Sunday, July 15, 2018

Kintsugi: Stronger and More Beautiful in the Broken Places


A bowl, beautiful, cyclic, whole, slips through fumbling fingers, hits the floor, breaks in two or three or seven. No longer perfect. Broken. 

A girl, beautiful, rounded, whole, slips through her loved ones’ grasping fingers, shattering on the sharp edges of her insecurities, of the world’s expectations, of the rejection of another. No longer perfect. Broken.


In the eyes of contemporary Western society, the broken bowl is now useless. 
We have cultivated a culture of disposability. 
If it breaks, throw it away and replace it. No big deal. It matters not the history of the item, the beauty of the item, the purpose of the item. Due to this pervasive attitude of apathy toward the inherent value of our things, many people have begun to internalize the message that people ought to be treated in the same way. College drop out? Useless. Divorcee? Passionless. Mentally ill? Unsavable. Unloveable. Broken. Useless. Broken. Useless.

Fortunately, there is an opposing Eastern belief system, a value of reworking and remaking. In Japan, there is a concept known as “Kintsugi,” which is itself a smaller conceptual nesting doll of the value of “wabi-sabi,” or a calm acceptance of the ephemeral nature of life. Sigh. Oh, Japan, how I adore you. While wabi-sabi is quite nice, I find the concept of Kintsugi to be the most lovely of them all. Kintsugi is a practice of taking cracked bowls and other broken pottery and mending them with an amalgam of liquid gold and powerful glue. Not only does this loving process make the pottery stronger than it was prior to the breaking, it also lends it a special kind of beauty.

As I go through life, I have come to believe in this concept, deep to my core. I have internalized it and incorporated it into the way I view myself and others. My life has been a coalescence of opposite experiences. 

My childhood was idyllically dreamy; at sixteen, my best friend was killed. 
I derived great satisfaction out of the university experience; those were some of the most miserable years of my life. 
I have always had a love affair with food; I have always had a hate-affair with my body. 
I fell in love with a boy, beautiful from the inside-out; he couldn’t love me in the way I needed him to. 
I love the idea of new adventures; I am often paralyzed with anxiety over stepping out of my routine.


In their own ways, each of these negative experiences hammered jagged cracks through the middle of my being. I have been the girl in a heap on the floor, sobbing, unable to imagine life beyond that singular moment of pain. I have been the girl, walking through the world with dead eyes, intentionally shutting off my nerve endings to avoid pain. I have been the girl, stuffing my face and the girl denying my hunger for food in favor of hunger for a smaller pair of jeans. I have been the girl, unable to swing my legs off the side of the bed to face the world, calling in sick to work when really my nausea was caused by an anxiety rooted so deeply in my core that I have no tools with which to wrench it out.  

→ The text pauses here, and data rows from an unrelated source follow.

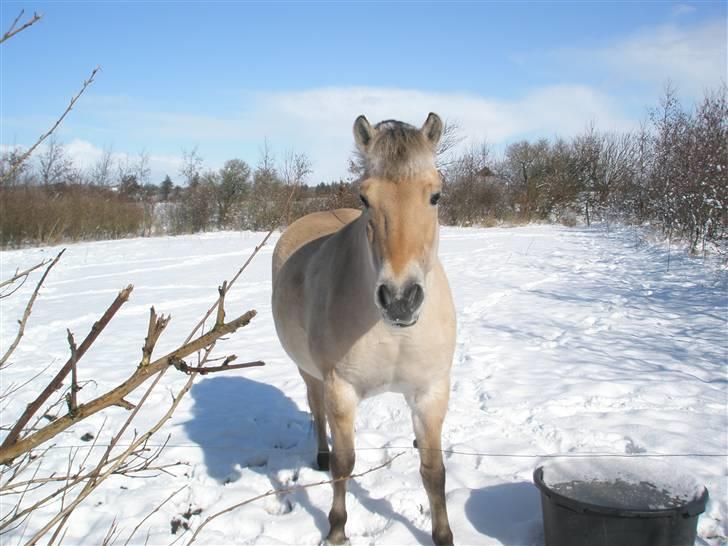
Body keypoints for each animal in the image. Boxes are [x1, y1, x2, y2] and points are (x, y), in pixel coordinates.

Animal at [272, 112, 456, 540]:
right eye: (365, 198)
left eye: (436, 195)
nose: (401, 298)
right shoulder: (341, 390)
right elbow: (344, 465)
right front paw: (337, 531)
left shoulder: (430, 393)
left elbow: (433, 472)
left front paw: (443, 536)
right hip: (310, 374)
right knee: (316, 411)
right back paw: (320, 455)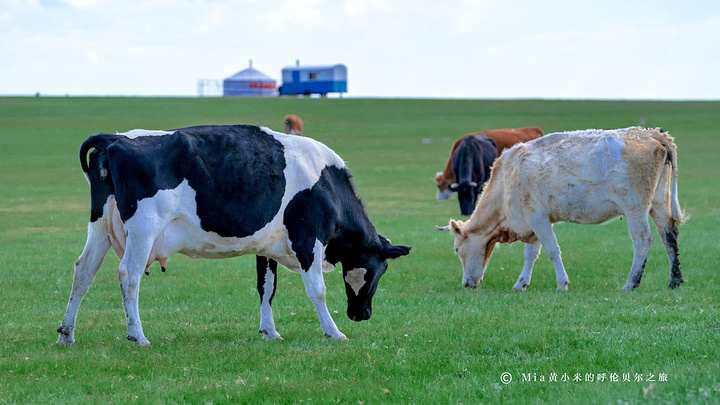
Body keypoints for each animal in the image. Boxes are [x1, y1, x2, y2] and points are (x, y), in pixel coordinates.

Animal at [56, 124, 410, 346]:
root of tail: (116, 139)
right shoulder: (308, 239)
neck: (327, 184)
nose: (363, 314)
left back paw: (66, 334)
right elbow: (317, 291)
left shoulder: (267, 247)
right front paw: (333, 332)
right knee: (128, 274)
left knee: (83, 271)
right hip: (144, 228)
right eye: (381, 270)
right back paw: (138, 336)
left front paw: (269, 331)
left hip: (100, 227)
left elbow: (266, 288)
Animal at [438, 126, 688, 290]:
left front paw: (562, 283)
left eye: (457, 250)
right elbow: (531, 253)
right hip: (658, 203)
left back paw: (631, 282)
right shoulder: (535, 221)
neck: (506, 181)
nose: (467, 284)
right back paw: (674, 281)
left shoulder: (537, 218)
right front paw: (521, 283)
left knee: (643, 239)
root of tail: (649, 132)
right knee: (669, 235)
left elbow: (552, 250)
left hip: (635, 207)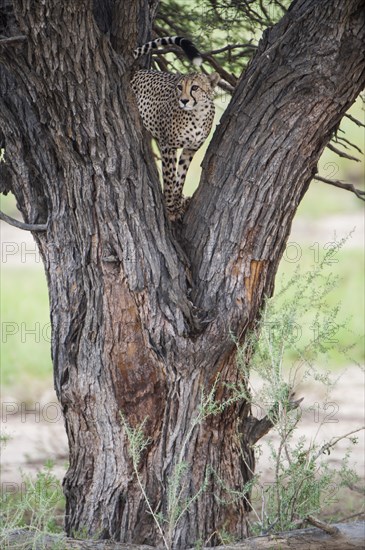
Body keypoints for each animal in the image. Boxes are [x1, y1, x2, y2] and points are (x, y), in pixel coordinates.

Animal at [130, 35, 218, 222]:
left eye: (195, 87)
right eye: (179, 87)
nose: (183, 100)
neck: (197, 114)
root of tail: (140, 71)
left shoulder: (190, 149)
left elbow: (181, 176)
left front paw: (177, 204)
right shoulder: (168, 145)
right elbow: (170, 176)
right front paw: (170, 207)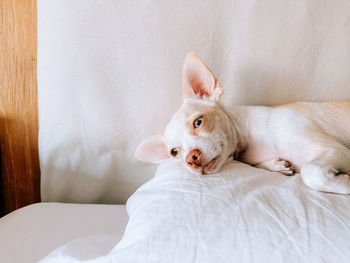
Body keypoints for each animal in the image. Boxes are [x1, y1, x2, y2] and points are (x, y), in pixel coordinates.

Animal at [136, 52, 350, 195]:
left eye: (198, 121)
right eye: (174, 152)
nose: (191, 158)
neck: (249, 140)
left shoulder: (337, 151)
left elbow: (311, 171)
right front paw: (278, 165)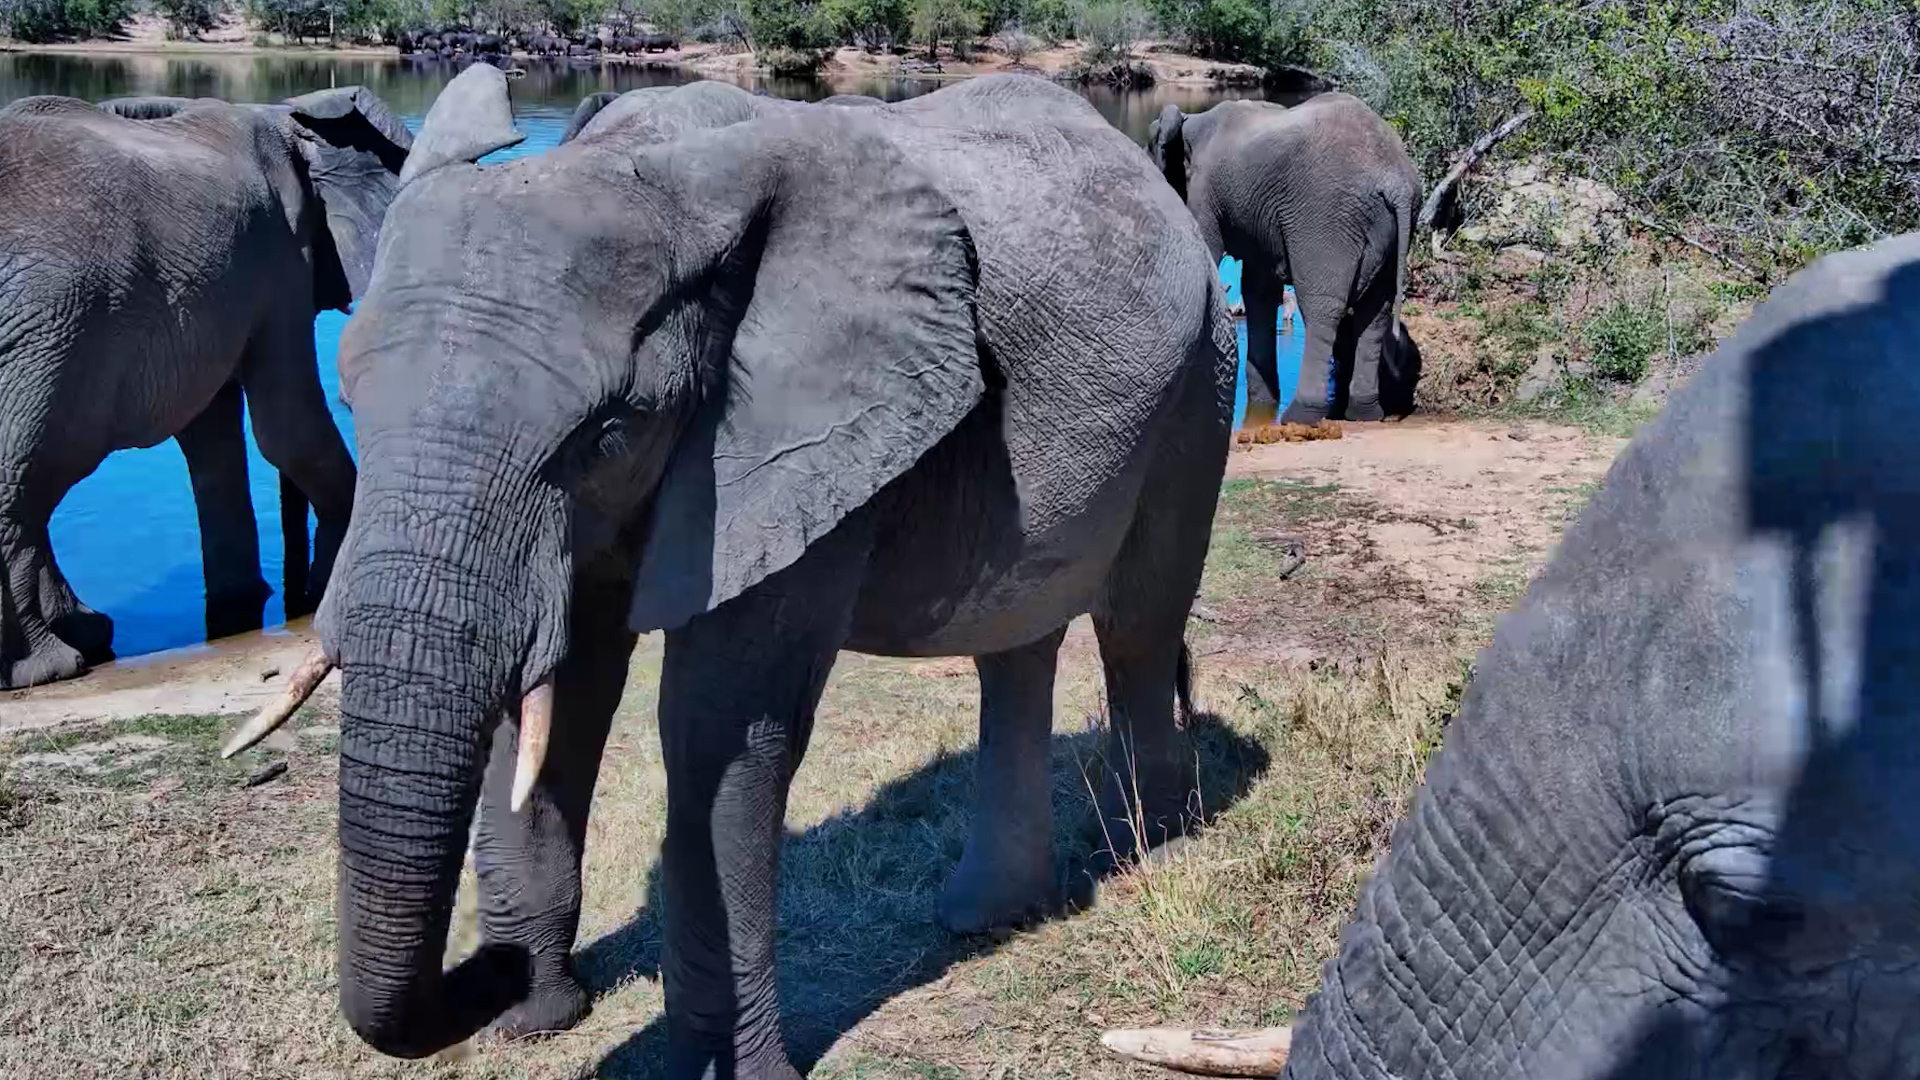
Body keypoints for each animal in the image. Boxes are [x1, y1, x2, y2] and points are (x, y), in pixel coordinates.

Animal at [0, 87, 410, 688]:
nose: (297, 600)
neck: (284, 116)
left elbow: (213, 439)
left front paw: (249, 599)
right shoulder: (280, 255)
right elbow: (286, 426)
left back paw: (82, 636)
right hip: (47, 334)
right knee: (27, 480)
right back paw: (51, 664)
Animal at [227, 65, 1237, 1077]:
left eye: (606, 433)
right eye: (351, 394)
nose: (489, 974)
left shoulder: (795, 436)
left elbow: (716, 729)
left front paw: (728, 1070)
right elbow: (564, 690)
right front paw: (539, 1016)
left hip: (1203, 374)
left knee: (1138, 625)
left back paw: (1154, 848)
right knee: (1017, 645)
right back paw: (988, 914)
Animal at [1150, 94, 1422, 424]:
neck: (1192, 121)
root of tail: (1396, 181)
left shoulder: (1205, 193)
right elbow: (1259, 291)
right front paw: (1262, 403)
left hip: (1326, 218)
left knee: (1321, 308)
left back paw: (1301, 416)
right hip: (1390, 230)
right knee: (1376, 312)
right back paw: (1365, 413)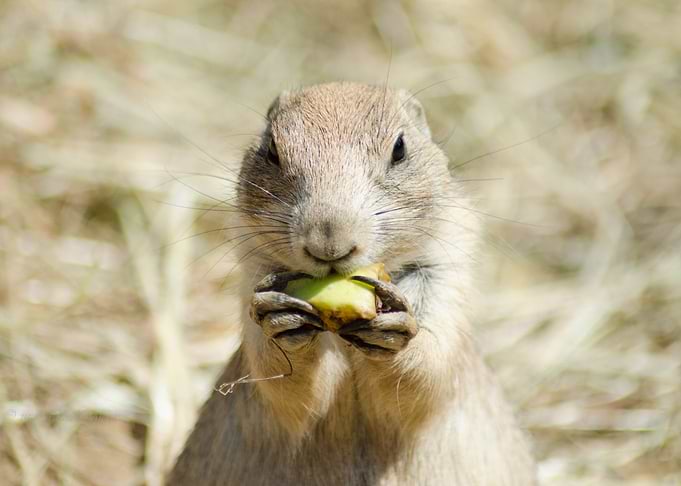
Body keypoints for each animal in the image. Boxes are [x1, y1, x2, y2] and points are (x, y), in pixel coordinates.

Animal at [168, 82, 536, 485]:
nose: (329, 241)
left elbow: (429, 369)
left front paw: (395, 330)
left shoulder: (446, 268)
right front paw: (280, 320)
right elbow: (280, 384)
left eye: (400, 149)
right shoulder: (252, 267)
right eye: (272, 151)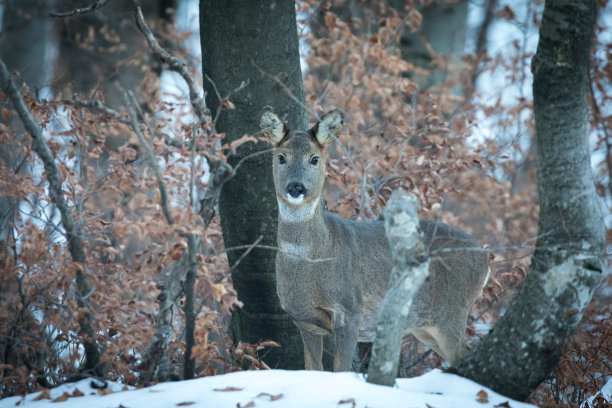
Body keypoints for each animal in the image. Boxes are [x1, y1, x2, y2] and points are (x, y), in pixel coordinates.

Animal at [260, 107, 490, 372]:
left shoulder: (350, 311)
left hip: (452, 310)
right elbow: (313, 369)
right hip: (426, 327)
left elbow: (341, 370)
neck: (316, 255)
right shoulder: (305, 322)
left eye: (314, 158)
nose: (296, 187)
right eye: (281, 157)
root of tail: (486, 258)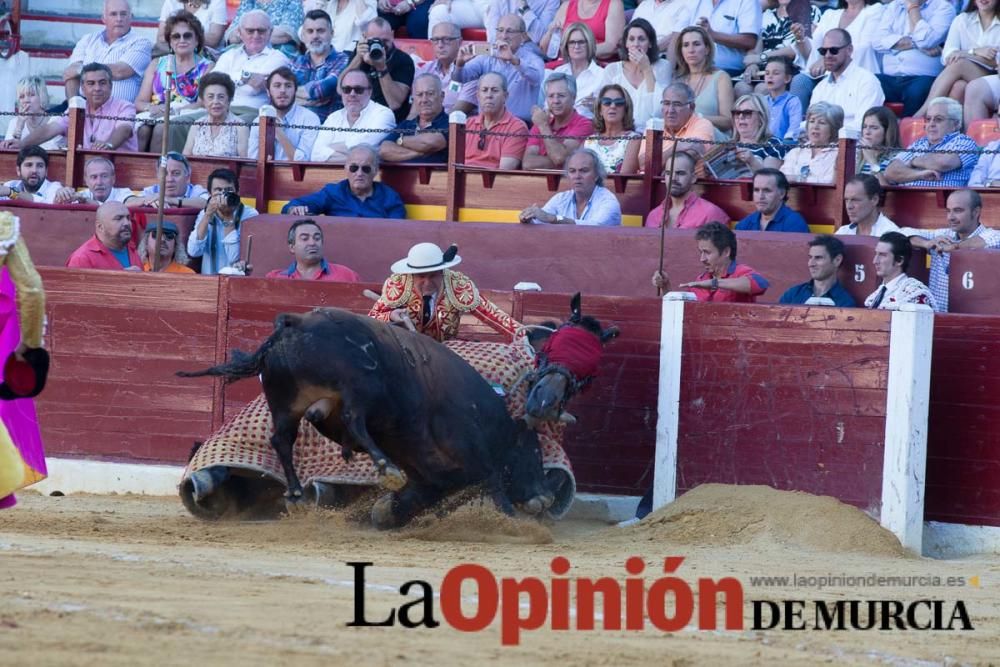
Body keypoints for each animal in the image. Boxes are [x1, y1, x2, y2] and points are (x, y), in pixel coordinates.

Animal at [180, 306, 556, 528]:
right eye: (534, 453)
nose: (545, 496)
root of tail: (293, 324)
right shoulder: (472, 455)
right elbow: (495, 485)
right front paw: (513, 523)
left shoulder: (432, 479)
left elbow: (409, 500)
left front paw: (387, 511)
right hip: (359, 387)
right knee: (353, 421)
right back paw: (384, 468)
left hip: (288, 403)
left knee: (283, 439)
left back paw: (299, 494)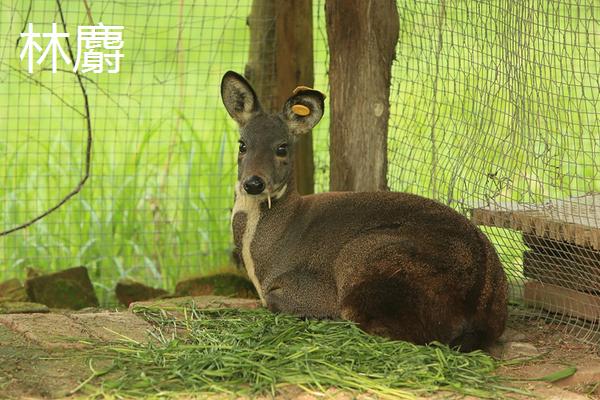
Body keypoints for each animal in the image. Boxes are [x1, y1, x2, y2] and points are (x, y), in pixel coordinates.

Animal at [220, 71, 506, 350]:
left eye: (282, 147)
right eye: (242, 144)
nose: (253, 183)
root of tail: (479, 306)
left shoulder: (310, 289)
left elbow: (279, 301)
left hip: (365, 256)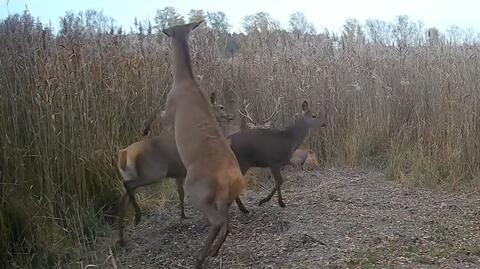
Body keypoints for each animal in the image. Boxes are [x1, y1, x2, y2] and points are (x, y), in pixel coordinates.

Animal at [115, 91, 233, 245]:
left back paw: (122, 237)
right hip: (153, 171)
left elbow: (181, 193)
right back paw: (137, 217)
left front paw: (183, 216)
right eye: (221, 106)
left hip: (136, 174)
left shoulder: (179, 173)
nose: (231, 116)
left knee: (123, 199)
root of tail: (124, 154)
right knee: (128, 186)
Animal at [161, 21, 246, 268]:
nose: (163, 30)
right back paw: (213, 252)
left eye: (170, 30)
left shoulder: (169, 110)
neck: (185, 80)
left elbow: (156, 115)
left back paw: (200, 257)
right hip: (224, 197)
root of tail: (230, 177)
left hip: (197, 190)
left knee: (217, 222)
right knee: (226, 223)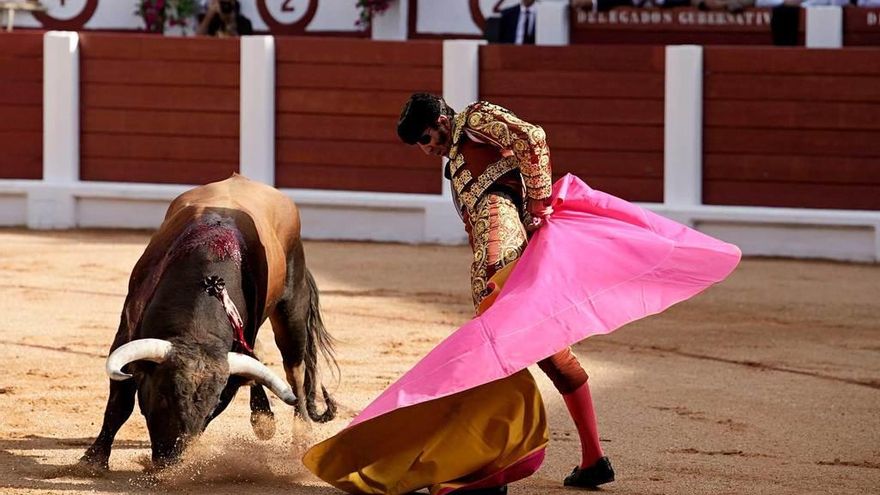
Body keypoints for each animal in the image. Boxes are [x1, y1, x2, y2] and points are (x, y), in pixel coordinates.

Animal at [80, 174, 336, 468]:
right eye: (164, 394)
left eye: (214, 406)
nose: (172, 459)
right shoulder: (127, 329)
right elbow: (120, 402)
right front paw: (93, 459)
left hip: (291, 308)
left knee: (294, 369)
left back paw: (298, 436)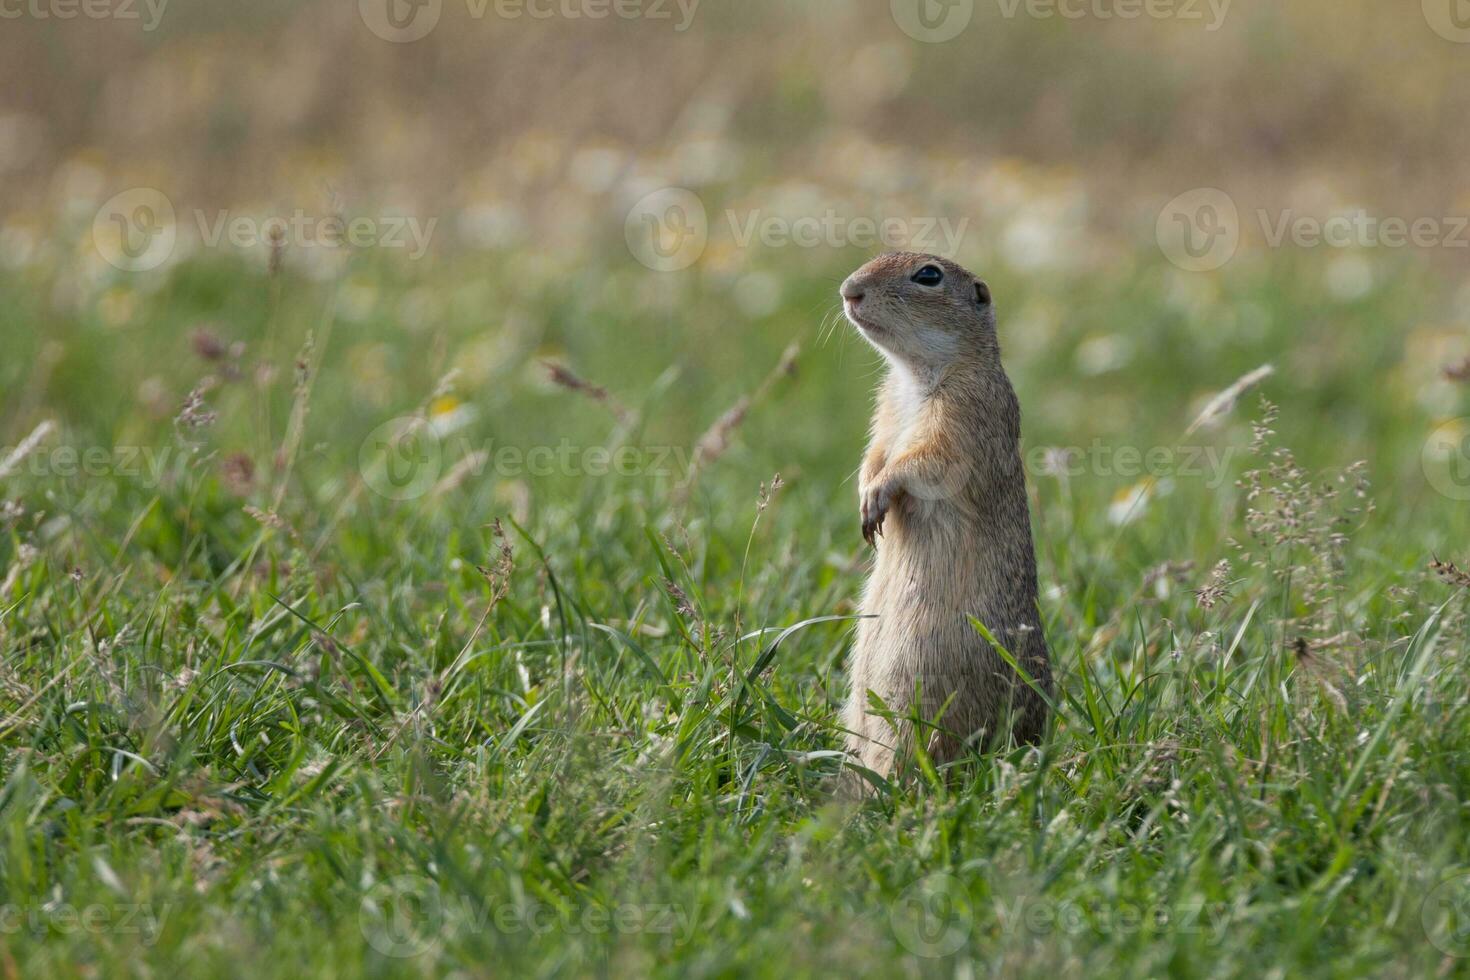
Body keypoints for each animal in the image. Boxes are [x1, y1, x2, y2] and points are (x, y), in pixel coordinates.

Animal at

What would our culture say of me, of this pathetic, crying, numb, anxious mess of a person? A girl, broken.

But what of Kintsugi? What of using gold to mend the broken places? What of stitching oneself back together and moving on, regardless? What of using the heart-shattering pain of grief and loss to express, to write, to love more deeply?

I believe in the power of transforming one’s most vulnerable and emotionally challenging experiences into lessons for growth, into a core-deep knowing of one’s inner resilience. You are strong and beautiful, not despite your hardships, but at least in part, because of the ways in which you handled them. Your struggles are a part of your story. Do not try to hide them. Dear one, it is okay to carry scars. Wear them with pride; dress them up with a line of gold filigree.

Life experiences may break us, but they need not break us permanently. 

A girl, broken. Kintsugi. A girl, stronger and more beautiful than she was prior to the breaking.